• **SUPPLIED DATA**
------------

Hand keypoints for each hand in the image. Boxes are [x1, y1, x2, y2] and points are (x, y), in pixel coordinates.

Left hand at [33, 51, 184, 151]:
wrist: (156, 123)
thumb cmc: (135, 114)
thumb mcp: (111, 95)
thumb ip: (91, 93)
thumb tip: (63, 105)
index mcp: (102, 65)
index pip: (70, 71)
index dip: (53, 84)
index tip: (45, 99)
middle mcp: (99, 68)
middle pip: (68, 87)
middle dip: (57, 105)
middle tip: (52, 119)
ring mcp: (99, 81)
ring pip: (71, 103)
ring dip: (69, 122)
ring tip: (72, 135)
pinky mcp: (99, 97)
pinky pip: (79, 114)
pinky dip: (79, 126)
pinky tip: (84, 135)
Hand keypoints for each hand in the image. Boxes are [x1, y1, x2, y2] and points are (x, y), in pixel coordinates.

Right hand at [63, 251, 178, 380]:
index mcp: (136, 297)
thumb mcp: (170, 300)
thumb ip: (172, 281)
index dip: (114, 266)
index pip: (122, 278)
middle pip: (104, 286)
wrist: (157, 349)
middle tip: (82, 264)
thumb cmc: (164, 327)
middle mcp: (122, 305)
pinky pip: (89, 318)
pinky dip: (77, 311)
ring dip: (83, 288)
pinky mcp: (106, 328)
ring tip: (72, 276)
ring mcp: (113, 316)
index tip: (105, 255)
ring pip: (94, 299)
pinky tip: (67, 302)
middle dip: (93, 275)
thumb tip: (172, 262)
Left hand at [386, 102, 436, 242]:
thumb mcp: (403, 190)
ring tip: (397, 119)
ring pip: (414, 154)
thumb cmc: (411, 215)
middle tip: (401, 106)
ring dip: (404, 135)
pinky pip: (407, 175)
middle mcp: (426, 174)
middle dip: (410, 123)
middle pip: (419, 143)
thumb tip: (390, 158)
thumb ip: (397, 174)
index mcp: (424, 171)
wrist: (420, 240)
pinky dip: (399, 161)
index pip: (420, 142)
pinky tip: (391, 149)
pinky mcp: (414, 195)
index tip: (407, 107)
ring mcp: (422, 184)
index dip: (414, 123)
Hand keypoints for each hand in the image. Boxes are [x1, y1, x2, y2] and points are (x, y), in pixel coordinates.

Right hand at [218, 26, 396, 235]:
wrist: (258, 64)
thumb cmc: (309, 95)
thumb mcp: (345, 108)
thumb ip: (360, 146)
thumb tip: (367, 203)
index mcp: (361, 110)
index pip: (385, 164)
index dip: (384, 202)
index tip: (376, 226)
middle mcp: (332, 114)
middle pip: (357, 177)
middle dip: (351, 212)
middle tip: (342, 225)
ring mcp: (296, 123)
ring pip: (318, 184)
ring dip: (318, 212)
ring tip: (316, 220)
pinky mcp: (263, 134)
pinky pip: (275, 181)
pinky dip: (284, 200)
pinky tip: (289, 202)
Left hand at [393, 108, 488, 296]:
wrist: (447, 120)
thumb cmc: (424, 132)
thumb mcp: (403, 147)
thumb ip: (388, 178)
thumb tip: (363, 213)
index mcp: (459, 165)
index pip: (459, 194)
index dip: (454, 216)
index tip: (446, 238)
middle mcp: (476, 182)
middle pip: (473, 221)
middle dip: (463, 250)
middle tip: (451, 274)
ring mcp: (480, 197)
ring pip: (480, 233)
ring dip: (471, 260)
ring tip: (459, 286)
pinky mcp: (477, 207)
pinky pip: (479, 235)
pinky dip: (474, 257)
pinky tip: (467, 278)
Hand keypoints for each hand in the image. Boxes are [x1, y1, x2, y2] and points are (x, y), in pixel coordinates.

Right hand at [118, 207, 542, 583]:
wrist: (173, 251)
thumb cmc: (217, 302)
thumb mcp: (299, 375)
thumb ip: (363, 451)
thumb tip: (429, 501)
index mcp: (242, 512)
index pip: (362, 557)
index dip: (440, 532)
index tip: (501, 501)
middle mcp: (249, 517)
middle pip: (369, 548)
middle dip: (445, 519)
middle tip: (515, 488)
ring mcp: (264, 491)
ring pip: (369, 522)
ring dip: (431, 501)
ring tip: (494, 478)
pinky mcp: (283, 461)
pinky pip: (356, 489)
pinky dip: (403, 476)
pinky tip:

------------

How many of the lines in the material hold the word "wrist"? Give that number alone.

• **PROBLEM SOLUTION**
6